— О, — сказал Шеф, — ну тогда просто великолепно, у нас в распоряжении целая ночь. Дорогуша, почему ты не сказала сразу? Понимаешь, очень важно морально подготовиться. И не называй нас больше свиньями, потому что вот… И, сказав это, он прижег мне руку окурком.
Я не заплакала и даже не вздрогнула, я привыкла к боли, и Шеф был удивлен. Он был немного удивлен, и на этом, пожалуй, оказался в проигрыше, с этого момента я начала уже брать верх.
— Ладно. Пошли, господа джентльмены, если уж вы настаиваете! — сказала я и раздвинула локти, предлагая взять меня под руки. — Не тревожься, Шеф, если поплевать, то пройдет. Вот так. — И я лизнула ожог, который страшно саднил.

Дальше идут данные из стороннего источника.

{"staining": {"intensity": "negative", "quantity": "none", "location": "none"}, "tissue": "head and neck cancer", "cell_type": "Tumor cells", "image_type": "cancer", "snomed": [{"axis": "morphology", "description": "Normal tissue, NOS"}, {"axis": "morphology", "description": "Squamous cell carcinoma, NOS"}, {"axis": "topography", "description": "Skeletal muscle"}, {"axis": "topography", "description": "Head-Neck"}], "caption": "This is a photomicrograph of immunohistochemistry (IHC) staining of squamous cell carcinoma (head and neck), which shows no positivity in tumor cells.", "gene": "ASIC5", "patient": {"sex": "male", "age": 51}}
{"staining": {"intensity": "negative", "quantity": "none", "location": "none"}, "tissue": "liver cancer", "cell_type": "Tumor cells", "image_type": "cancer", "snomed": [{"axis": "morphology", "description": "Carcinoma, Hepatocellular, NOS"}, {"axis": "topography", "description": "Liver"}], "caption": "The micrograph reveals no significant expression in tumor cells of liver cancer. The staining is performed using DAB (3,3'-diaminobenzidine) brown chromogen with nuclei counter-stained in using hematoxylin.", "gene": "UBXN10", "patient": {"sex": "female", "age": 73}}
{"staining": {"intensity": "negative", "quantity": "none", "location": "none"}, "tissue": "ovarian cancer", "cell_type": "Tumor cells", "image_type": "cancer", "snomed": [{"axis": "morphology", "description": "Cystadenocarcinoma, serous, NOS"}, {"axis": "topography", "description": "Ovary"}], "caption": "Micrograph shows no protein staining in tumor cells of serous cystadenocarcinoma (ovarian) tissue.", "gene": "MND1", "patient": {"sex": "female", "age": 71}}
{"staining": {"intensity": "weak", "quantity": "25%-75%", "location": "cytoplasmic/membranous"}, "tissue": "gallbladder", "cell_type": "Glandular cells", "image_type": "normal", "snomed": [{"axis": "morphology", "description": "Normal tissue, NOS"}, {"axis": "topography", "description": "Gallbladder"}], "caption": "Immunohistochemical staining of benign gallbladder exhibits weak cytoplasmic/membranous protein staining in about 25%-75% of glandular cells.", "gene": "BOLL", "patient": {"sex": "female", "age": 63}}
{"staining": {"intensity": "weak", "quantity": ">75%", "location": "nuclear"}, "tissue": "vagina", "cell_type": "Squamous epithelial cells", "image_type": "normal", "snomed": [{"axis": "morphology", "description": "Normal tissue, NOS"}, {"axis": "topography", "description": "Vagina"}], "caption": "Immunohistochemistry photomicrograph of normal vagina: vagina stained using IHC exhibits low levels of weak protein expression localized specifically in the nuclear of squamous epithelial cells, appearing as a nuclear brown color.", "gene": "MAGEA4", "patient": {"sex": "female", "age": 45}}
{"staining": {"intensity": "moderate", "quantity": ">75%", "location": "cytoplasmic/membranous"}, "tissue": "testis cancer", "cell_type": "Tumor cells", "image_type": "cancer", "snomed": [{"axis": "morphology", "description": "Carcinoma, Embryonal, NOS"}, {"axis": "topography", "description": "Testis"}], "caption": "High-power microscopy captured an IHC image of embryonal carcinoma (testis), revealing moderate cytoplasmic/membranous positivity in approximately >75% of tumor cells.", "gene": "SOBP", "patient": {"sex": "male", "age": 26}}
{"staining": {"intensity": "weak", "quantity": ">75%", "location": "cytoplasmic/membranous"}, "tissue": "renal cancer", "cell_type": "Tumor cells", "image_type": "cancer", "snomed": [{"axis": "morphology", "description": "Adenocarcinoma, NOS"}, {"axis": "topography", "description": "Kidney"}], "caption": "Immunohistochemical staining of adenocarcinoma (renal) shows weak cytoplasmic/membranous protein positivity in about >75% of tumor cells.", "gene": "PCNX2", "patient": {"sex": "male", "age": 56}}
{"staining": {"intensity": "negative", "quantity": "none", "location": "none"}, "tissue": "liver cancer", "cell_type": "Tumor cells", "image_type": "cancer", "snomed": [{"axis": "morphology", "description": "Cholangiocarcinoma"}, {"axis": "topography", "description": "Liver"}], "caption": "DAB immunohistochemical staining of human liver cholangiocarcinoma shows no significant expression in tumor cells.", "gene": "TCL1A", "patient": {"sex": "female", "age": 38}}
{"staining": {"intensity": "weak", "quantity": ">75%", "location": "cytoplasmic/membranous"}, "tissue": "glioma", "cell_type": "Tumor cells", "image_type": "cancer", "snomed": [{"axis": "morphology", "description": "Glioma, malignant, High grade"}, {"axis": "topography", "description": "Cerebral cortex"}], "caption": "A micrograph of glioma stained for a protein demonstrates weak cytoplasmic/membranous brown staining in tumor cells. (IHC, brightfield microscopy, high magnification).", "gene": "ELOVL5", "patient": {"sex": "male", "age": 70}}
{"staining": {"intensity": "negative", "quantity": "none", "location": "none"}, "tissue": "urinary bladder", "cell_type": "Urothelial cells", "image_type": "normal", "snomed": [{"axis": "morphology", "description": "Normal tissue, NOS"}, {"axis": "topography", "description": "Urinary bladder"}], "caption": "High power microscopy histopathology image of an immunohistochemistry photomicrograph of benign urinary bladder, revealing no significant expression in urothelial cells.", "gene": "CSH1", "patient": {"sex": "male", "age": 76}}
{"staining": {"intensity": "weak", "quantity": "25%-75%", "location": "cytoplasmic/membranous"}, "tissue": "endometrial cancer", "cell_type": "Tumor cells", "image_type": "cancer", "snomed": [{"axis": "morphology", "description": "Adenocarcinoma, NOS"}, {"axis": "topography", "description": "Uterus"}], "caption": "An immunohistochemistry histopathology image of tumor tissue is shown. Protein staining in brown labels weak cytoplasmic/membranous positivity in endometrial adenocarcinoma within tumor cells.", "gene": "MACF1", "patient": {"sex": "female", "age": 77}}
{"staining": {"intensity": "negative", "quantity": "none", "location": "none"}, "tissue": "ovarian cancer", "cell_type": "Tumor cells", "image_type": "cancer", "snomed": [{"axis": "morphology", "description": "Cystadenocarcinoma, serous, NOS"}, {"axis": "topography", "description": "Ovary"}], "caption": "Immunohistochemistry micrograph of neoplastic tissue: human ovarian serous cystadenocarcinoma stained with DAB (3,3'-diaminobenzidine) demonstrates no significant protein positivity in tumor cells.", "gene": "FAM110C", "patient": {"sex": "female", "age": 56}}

В этот момент в конце аллеи появился юноша, и я тут же поняла, что это Якоб — Эниус-Диоклециан.
И меня захлестнула такая радость, что тогда самая большая опасность была расплакаться. Но я удержалась и крикнула ему вслед, потому что он шел, опустив голову. Наверное, повторял в уме музыкальную фразу, а может, и разучивал ее, у него в карманах брюк всегда были нашиты клавиши.
— Хелло, Якоб, — крикнула я, — я тебе звонила сегодня утром. Сестра говорила?
Он поднял голову и, казалось, совсем не удивился, увидев меня под руку с оболтусами.
— Как поживаешь? — спросила я.
— Спасибо, хорошо, — сказал он. — А ты как поживаешь?
— Они хотят увести меня в лес, — сказала я. Нужно было сказать об этом, Якоб — Эниус-Диоклециан, казалось, был совершенно на другом конце света.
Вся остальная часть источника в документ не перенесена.